__MATERIAL PROVIDED__:
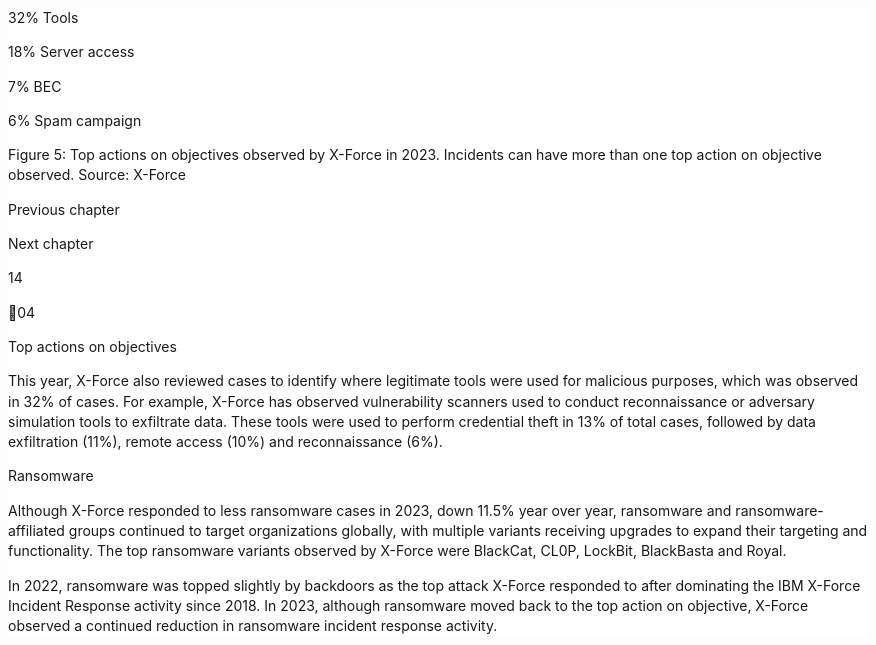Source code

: 32% 
Tools

18% 
Server access

7% 
BEC

6% 
Spam campaign

Figure 5: Top actions on objectives observed by X\-Force in 2023\. Incidents can 
have more than one top action on objective observed. Source: X\-Force

Previous chapter

Next chapter

14

 
 
04

Top actions on objectives

This year, X\-Force also reviewed cases 
to identify where legitimate tools were 
used for malicious purposes, which was 
observed in 32% of cases. For example, 
X\-Force has observed vulnerability 
scanners used to conduct reconnaissance 
or adversary simulation tools to exfiltrate 
data. These tools were used to perform 
credential theft in 13% of total cases, 
followed by data exfiltration (11%), remote 
access (10%) and reconnaissance (6%).

Ransomware

Although X\-Force responded to less 
ransomware cases in 2023, down 
11\.5% year over year, ransomware and 
ransomware\-affiliated groups continued to 
target organizations globally, with multiple 
variants receiving upgrades to expand 
their targeting and functionality. The top 
ransomware variants observed by X\-Force 
were BlackCat, CL0P, LockBit, BlackBasta 
and Royal. 

In 2022, ransomware was topped slightly 
by backdoors as the top attack X\-Force 
responded to after dominating the IBM 
X\-Force Incident Response activity since 
2018\. In 2023, although ransomware 
moved back to the top action on objective, 
X\-Force observed a continued reduction in 
ransomware incident response activity.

__YOUR ASSIGNMENT__: Copy the lines above word for word, leaving out the picture.

__EXERCISE RESPONSE__:
Source code

: 32% 
Tools

18% 
Server access

7% 
BEC

6% 
Spam campaign

Figure 5: Top actions on objectives observed by X\-Force in 2023\. Incidents can 
have more than one top action on objective observed. Source: X\-Force

Previous chapter

Next chapter

14

 
 
04

Top actions on objectives

This year, X\-Force also reviewed cases 
to identify where legitimate tools were 
used for malicious purposes, which was 
observed in 32% of cases. For example, 
X\-Force has observed vulnerability 
scanners used to conduct reconnaissance 
or adversary simulation tools to exfiltrate 
data. These tools were used to perform 
credential theft in 13% of total cases, 
followed by data exfiltration (11%), remote 
access (10%) and reconnaissance (6%).

Ransomware

Although X\-Force responded to less 
ransomware cases in 2023, down 
11\.5% year over year, ransomware and 
ransomware\-affiliated groups continued to 
target organizations globally, with multiple 
variants receiving upgrades to expand 
their targeting and functionality. The top 
ransomware variants observed by X\-Force 
were BlackCat, CL0P, LockBit, BlackBasta 
and Royal. 

In 2022, ransomware was topped slightly 
by backdoors as the top attack X\-Force 
responded to after dominating the IBM 
X\-Force Incident Response activity since 
2018\. In 2023, although ransomware 
moved back to the top action on objective, 
X\-Force observed a continued reduction in 
ransomware incident response activity.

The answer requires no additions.